With regards to children and screens, research has shown that when young children spend too much time in front of a screen and not enough getting required stimuli from the real world, their development becomes stunted. From social and play experiences children take in nonverbal cues, learn how to read the hundreds of unspoken signs—facial expression, tone of voice, and more—that add colour and depth to real-world relationships. And when spending too much time in front of an iPad instead of chatting and playing with teachers and other children, children’s empathetic abilities—the near-instinctive way we read situations and get a feel for other people—is dulled.
Therefore, in support and advocation of play, Islington Village has recently implemented a “loose parts” program; enticing and provoking children to use and explore natural, manipulative and real life materials in their play.

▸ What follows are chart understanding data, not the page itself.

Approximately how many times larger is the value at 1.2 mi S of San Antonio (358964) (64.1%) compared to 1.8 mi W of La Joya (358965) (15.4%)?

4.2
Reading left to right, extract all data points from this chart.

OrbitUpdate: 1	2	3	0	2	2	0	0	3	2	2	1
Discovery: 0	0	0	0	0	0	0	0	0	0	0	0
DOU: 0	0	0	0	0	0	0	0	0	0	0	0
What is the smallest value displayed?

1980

Loose parts, natural materials and open ended materials are all known as divergent materials. Divergent materials are valuable for active learning. As children carry manipulatives from one centre of the classroom to another, they engage in creative thinking. They can change the material’s identity to match the activity in a play area. Pattern blocks can become pasta when a child in the dramatic play area uses a wooden spoon to stir in a pot on the stove. Pieces from an alphabet puzzle go to the writing area so children can copy the letters, matching them from a book. Bottle caps become a pirate’s treasure when they are hidden outside in the sand bin.

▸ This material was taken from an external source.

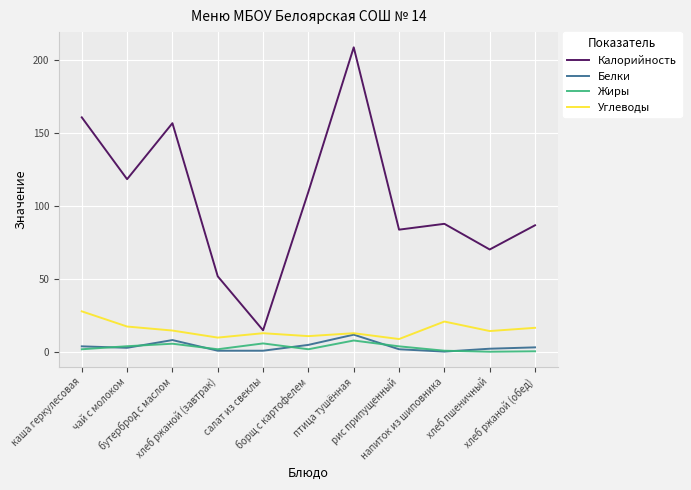

What is the maximum value for Калорийность?

209.0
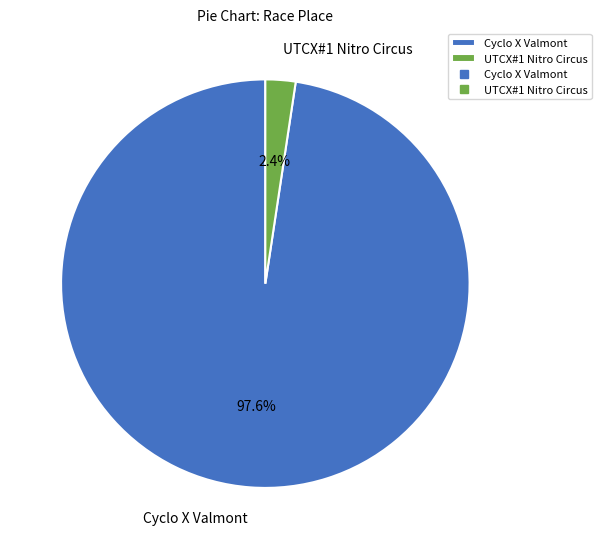

Is UTCX#1 Nitro Circus the majority of the pie?

No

The key in play, is for children to feel supported and honoured, to explore their own ideas, questions and theories. So, don’t be afraid to join in the play and exploration; when children feel supported, the benefits are vast. Through supported play, a child gains confidence as well as self-esteem, builds relationships, problem-solves, learns conflict resolution, expands language, understands rules and limits, discovers talents, sparks creativity, inspires thinking, defines personality, and sorts out likes and dislikes.